To me, the answer is simple. Hire Elliott Alderson. Unfortunately, it seems that Elliott has been secretly impersonating Freddie Mercury in a movie that no one saw. So he's out.
So what's the next best answer to counteract those haters and attackers? Slaby recommends using security software powered by machine learning technology which is able to evolve its defenses over time and keep pace with the fast-evolving malware families (psst - if you haven't figured it out by now that's exactly what Acronis does but let's not fault Slaby for this because he loves his job and took the time to respond to my stupid questions so his company deserves the shout-out).
The good news is that many cloud based applications, particularly those provided by larger, well-funded organizations, are deploying this kind of machine-learning technology to protect their clients' data. "Cloud providers can build defenses with economies of scale, and attract better security talent with the promise of a long career path, than many smaller businesses can," Slaby says.
But it's not a 100 percent solution because - admit it - you've still got that network and PCs and you're still using that database from 2001 and your people are saving stuff all over the place.
To counter that, many experts recommend having redundant backup systems and no not those reel-to-reel tape players from the '80's. By deploying a reliable online backup software, data can be stored in multiple locations and with enough frequency so that if an attack does occur a company can wipe its network clean and restore from the last good backup.

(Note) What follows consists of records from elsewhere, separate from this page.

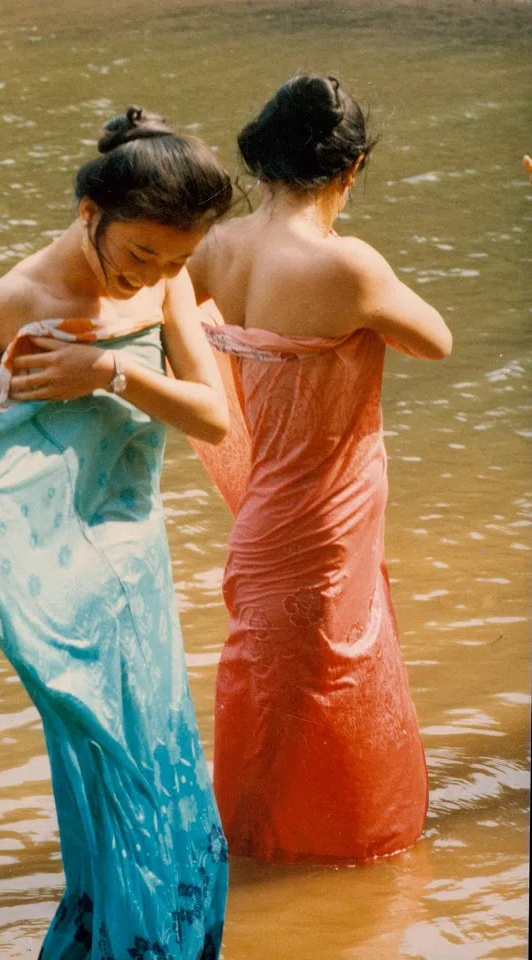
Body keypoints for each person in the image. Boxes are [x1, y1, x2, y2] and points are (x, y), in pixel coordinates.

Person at [0, 107, 232, 958]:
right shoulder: (11, 305)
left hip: (140, 573)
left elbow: (212, 417)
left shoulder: (166, 280)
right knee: (118, 796)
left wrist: (106, 371)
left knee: (174, 793)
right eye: (140, 254)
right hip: (58, 599)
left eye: (175, 260)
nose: (153, 275)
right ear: (89, 213)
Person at [187, 75, 452, 864]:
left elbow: (154, 325)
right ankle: (344, 857)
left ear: (263, 158)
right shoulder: (351, 267)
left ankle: (257, 862)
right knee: (331, 695)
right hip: (328, 527)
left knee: (267, 705)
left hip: (260, 525)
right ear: (351, 168)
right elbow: (436, 341)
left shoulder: (214, 250)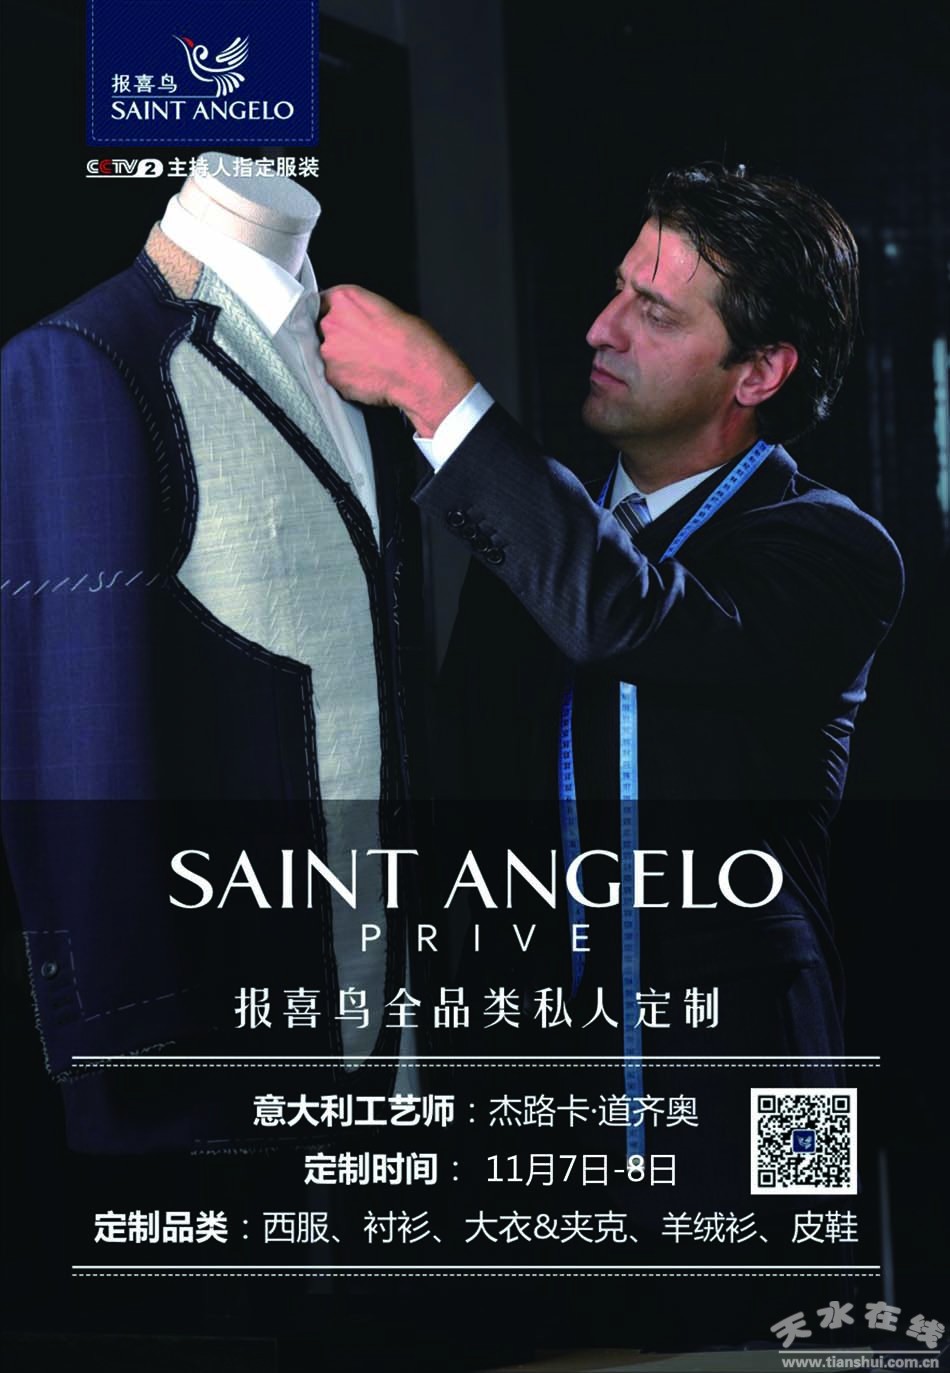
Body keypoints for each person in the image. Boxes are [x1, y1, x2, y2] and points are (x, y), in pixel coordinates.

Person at [317, 166, 905, 1341]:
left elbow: (625, 616)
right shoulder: (528, 549)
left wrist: (437, 390)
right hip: (542, 1084)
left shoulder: (831, 551)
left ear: (757, 372)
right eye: (617, 288)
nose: (601, 327)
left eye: (655, 310)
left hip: (760, 1084)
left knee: (787, 1347)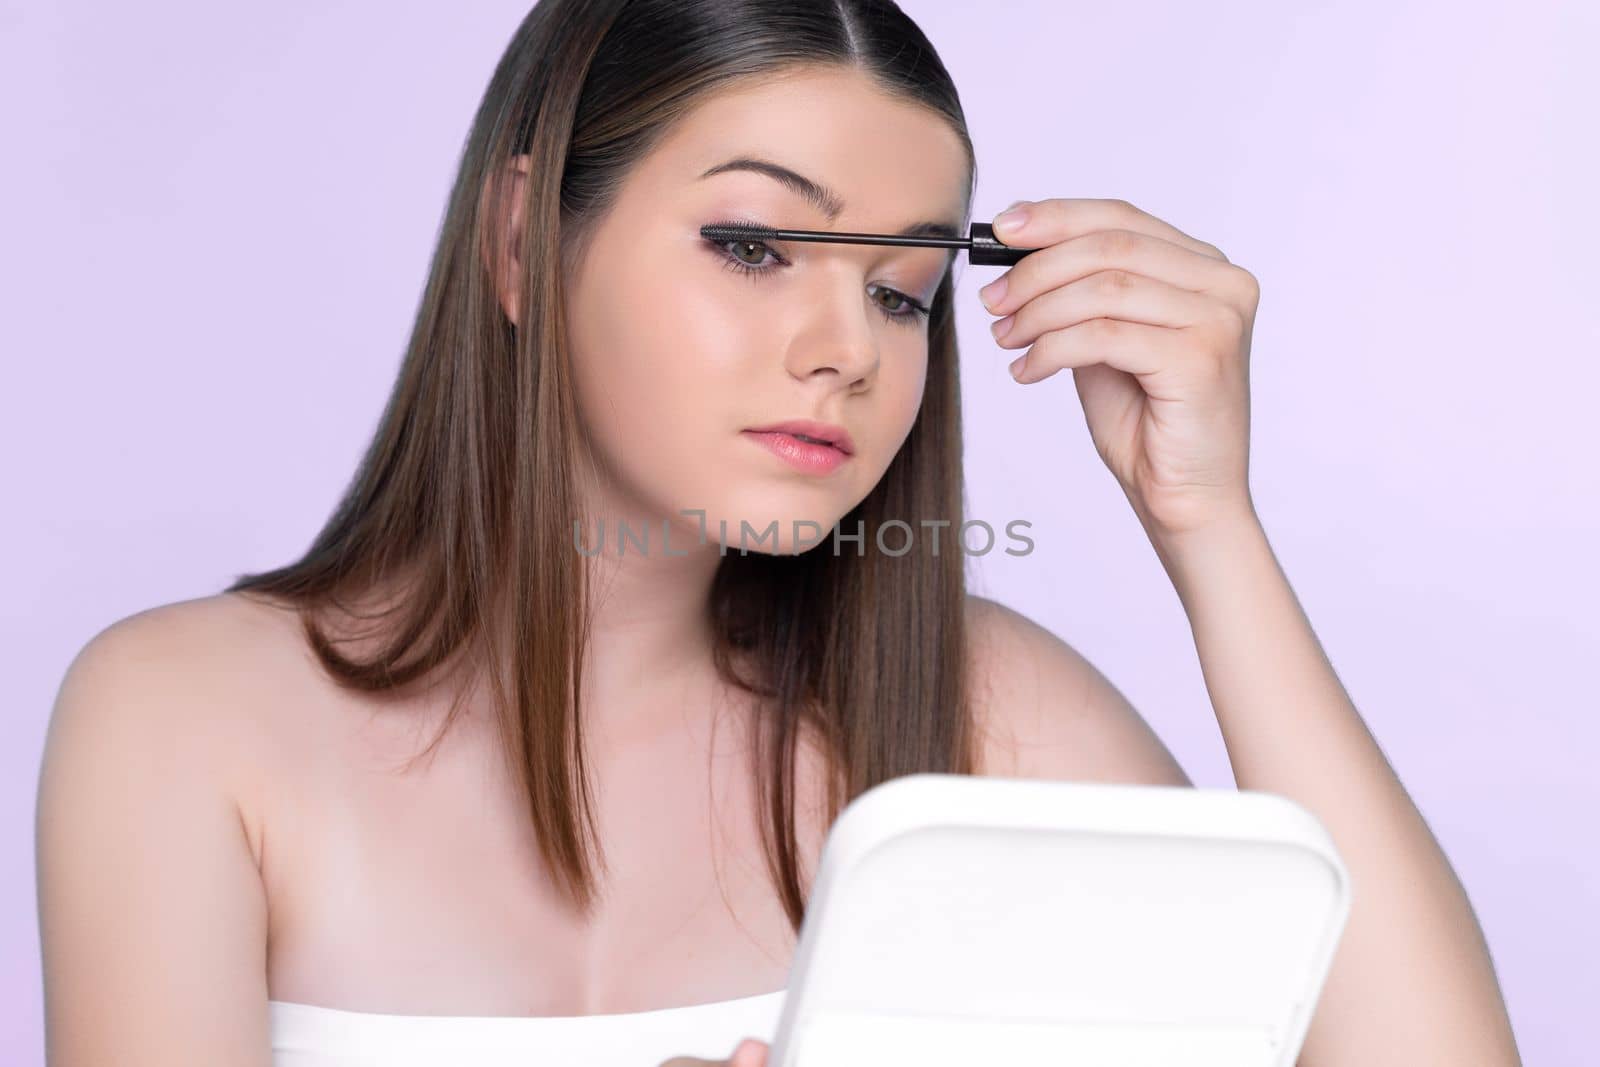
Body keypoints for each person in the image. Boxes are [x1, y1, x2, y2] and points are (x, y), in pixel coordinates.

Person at [34, 0, 1522, 1065]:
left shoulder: (978, 712)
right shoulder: (189, 719)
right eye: (756, 246)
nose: (847, 351)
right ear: (515, 240)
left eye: (901, 291)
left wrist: (1210, 526)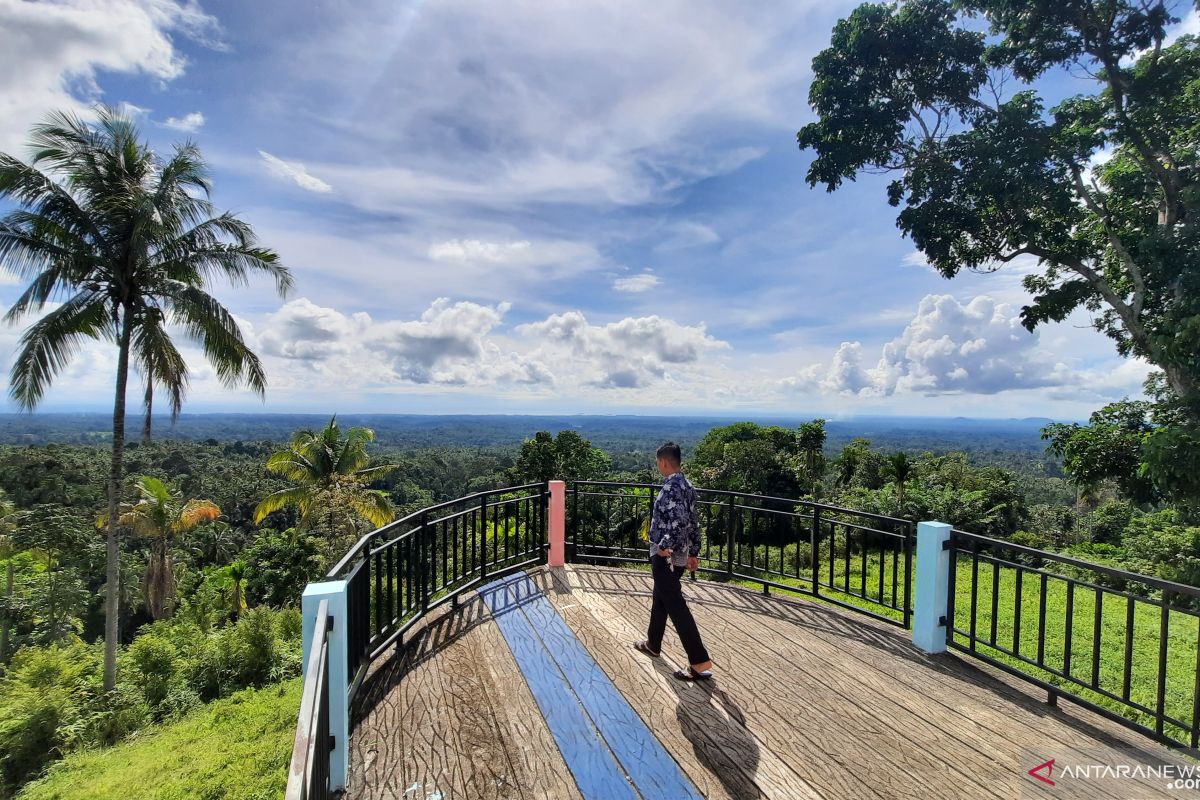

Yes, you'll lose some data but hopefully not a lot. And that approach is much better than the alternative of paying ransom to some guy - and his friends and family in Eastern Europe because of course they all know each other - who will likely be encouraged to attack you again because it's just tough nowadays to find a hacker you can trust nowadays right?
I know, it's kind of depressing and I wouldn't blame you for thinking it's all pointless because, for God's sake, some of our largest corporations and government systems are getting hacked. So what chance does a small business have? Well believe it or not, we might be in a better position than some of the bigger guys.
According to Slaby, small businesses are less inviting, less lucrative and less headline-worthy so we're less exposed to an attack. So I guess being small isn't all that bad. Please explain that to my wife.
But no, that still doesn't let us off the hook. People will still hate and attack you. More and more small businesses are attacked each year and because we lack the resources to adequately protect our systems many of us wind up paying for it. I guess that's why ransomware has become a billion-dollar industry made up of haters and hackers. We should all be investing in online backup systems and machine-learning based security software solutions.
But just know: people will still hate and attack, despite the fact that you recycle.